Use the timeout value assigned by Alipay+, if Alipay+ does not provide the timeout value, for Merchant-presented Mode Payment, set the timeout value as 3 minutes at most. When timeout occurs, Mobile Payment Provider closes the payment order and returns an error code ORDER_IS_CLOSED.
Mobile Payment Provider must be able to handle payment requests with specified customerId (paymentMethod.customerId).
Mobile Payment Provider must be able to check the idempotency of payment requests by using paymentRequestId.
Support all the currencies as defined in ISO 4217.
Normal case: When the payment request is successfully submitted, return a result code PAYMENT_IN_PROCESS.
Optional: Exceptional case: Verify the user status, if the status is abnormal, return a result.resultCode of USER_STATUS_ABNORMAL.

Sample

Merchant-presented Mode Payment request:

copy
{
  "order": {
    "referenceOrderId": "OrderID_010101****",
    "orderDescription": "SHOES",
    "orderAmount": {
      "value": "100",
      "currency": "JPY"
    },
    "merchant": {
      "referenceMerchantId": "M00xxxxx0001",
      "merchantMCC": "1405",
      "merchantName": "UGG",
      "merchantAddress": {
        "region": "JP",
        "city": "xxx"
      },
      "store": {
        "referenceStoreId": "S00xxxx0001",
        "storeName": "UGG-2",
        "storeMCC": "1405"
      }
    }
  },
  "acquirerId": "102218800000000****",
  "pspId": "102217200000000****",
  "paymentRequestId": "201811291907410100070000007****",
  "paymentAmount": {
    "value": "100",
    "currency": "JPY"
  },
  "paymentMethod": {
    "paymentMethodType": "CONNECT_WALLET",
    "paymentMethodId": "281006050000000000125733DAHJ****",
    "customerId": "2160xxxxxxxxxxx1"
  },
  "payToAmount": {
    "value": "1000",
    "currency": "KRW"
  },
  "paymentQuote": {
    "quoteId": "1234567",
    "quoteCurrencyPair": "JPY/KRW",
    "quotePrice": "10.0000"
  },
  "paymentFactor": {
    "isInStorePayment": "true",
    "isCashierPayment": "true"
  }
}

Merchant-presented Mode Payment response

copy
{
  "result": {
    "resultCode": "SUCCESS",
    "resultStatus": "S",
    "resultMessage": "success"
  },
  "paymentId": "20181129190741010007000000****",
  "paymentTime": "2020-01-01T12:01:01+08:30"
}

For more information about how to use the API (such as the parameter description), see pay for details.
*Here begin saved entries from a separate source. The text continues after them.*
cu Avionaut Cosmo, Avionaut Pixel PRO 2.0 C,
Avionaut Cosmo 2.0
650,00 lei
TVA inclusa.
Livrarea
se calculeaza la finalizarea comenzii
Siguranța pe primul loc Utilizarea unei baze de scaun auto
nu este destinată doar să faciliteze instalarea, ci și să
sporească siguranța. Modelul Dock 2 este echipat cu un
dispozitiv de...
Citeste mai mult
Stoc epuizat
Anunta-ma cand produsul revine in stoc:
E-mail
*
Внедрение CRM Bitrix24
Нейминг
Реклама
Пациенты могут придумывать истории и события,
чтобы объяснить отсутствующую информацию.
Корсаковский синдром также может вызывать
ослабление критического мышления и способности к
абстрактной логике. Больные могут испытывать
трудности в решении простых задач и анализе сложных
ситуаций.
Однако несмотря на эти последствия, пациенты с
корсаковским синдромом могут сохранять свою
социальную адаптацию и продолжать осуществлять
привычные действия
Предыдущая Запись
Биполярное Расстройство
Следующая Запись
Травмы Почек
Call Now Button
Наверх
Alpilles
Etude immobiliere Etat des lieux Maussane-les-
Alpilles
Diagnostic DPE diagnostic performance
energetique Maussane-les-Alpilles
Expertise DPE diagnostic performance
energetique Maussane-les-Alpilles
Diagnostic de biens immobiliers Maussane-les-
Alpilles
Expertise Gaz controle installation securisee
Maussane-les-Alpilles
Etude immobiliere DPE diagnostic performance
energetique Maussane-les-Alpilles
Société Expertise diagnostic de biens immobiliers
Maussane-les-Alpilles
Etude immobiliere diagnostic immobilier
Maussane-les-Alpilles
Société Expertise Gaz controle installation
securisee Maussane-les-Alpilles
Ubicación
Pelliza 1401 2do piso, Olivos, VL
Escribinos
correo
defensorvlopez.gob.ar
Step 6: Return the payment URL to SDK to present the cashier page

MPP returns the payment URL to SDK. Alipay+ client SDK opens the MPP payment URL by using the pay interface. The user confirms to pay. For the samples for Android and iOS, see the Alipay+ client SDK integration guide.

(Optional): Step 7: Redirect the user back to the merchant page

The MPP app redirects the user back to the merchant page when paymentRedirectUrl is specified in the payment request. The merchant presents the payment result to the user.
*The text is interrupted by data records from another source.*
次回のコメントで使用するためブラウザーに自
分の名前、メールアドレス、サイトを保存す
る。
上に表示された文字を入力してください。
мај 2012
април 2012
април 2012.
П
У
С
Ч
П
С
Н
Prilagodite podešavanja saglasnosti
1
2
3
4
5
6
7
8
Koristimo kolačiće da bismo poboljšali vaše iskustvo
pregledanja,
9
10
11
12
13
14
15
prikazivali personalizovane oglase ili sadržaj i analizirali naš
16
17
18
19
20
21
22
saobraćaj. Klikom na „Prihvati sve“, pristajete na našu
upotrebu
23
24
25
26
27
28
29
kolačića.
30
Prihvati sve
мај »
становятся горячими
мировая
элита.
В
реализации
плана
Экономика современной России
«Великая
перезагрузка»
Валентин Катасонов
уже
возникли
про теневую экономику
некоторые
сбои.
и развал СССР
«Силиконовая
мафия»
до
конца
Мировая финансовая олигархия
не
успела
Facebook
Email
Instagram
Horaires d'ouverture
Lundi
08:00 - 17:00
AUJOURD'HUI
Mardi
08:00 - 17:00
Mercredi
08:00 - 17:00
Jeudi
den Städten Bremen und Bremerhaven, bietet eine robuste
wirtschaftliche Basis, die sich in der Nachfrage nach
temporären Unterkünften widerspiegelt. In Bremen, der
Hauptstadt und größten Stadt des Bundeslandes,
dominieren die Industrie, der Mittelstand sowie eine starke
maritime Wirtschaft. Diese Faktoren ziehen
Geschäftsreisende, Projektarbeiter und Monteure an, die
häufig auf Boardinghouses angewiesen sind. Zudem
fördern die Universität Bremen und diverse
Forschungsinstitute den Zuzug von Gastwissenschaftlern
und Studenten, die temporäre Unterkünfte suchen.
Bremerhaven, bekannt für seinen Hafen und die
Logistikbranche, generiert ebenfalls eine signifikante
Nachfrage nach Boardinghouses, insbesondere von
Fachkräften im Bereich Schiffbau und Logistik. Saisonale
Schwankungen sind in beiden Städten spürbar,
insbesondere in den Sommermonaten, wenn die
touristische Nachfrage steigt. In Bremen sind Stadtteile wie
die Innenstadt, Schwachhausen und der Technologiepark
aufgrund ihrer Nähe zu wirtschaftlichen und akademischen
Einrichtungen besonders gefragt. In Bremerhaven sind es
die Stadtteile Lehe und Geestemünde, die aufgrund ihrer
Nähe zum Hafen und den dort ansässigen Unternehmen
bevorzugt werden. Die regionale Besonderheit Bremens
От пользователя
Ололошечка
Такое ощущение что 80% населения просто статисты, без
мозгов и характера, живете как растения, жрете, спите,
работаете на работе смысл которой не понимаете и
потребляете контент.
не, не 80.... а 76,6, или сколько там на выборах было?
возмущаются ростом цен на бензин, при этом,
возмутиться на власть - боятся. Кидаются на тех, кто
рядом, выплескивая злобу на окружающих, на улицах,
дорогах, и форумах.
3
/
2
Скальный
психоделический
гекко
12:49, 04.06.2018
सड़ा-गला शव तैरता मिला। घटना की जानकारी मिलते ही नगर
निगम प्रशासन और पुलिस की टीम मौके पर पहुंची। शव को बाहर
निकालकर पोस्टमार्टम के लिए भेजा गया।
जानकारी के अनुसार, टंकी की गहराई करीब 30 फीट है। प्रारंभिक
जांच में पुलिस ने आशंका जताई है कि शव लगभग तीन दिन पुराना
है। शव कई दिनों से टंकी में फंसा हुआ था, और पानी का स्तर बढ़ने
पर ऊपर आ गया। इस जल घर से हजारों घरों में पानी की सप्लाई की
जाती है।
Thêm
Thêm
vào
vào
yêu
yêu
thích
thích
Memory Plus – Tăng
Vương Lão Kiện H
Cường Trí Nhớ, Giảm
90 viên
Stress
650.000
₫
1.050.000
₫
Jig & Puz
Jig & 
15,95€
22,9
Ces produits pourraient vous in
The MPP can use AC SDK to redirect users back to the merchant page, and the following rules apply:

If the payment is successfully completed, the user must be redirected back to the merchant page.
Optional: If the payment is not successfully completed, the user is redirected back to the merchant page. The MPP must present a result page to indicate that the payment failed.
Optional: If the user cancels the payment in the MPP (payment cancel button exists), the user is redirected back to the merchant page.
The MPP must trust Alipay+ merchant URL, so that the redirection can be successful without adding the Alipay+ merchant URL to whitelist.
The MPP must support the redirection to the merchant App by using scheme, or UL/AL
In the scan-to-pay scenario, do not redirect the user back to the merchant App. Instead, it's suggested to redirect the user to the MPP homepage.
If the merchant page is a WAP page, redirect the user back to the merchant WAP page if the device is of Android system (due to system restrictions, do not redirect the user back to the merchant WAP page if the user is using an iOS device).
If the merchant does not provide a redirection address, do not redirect the user back to the merchant page.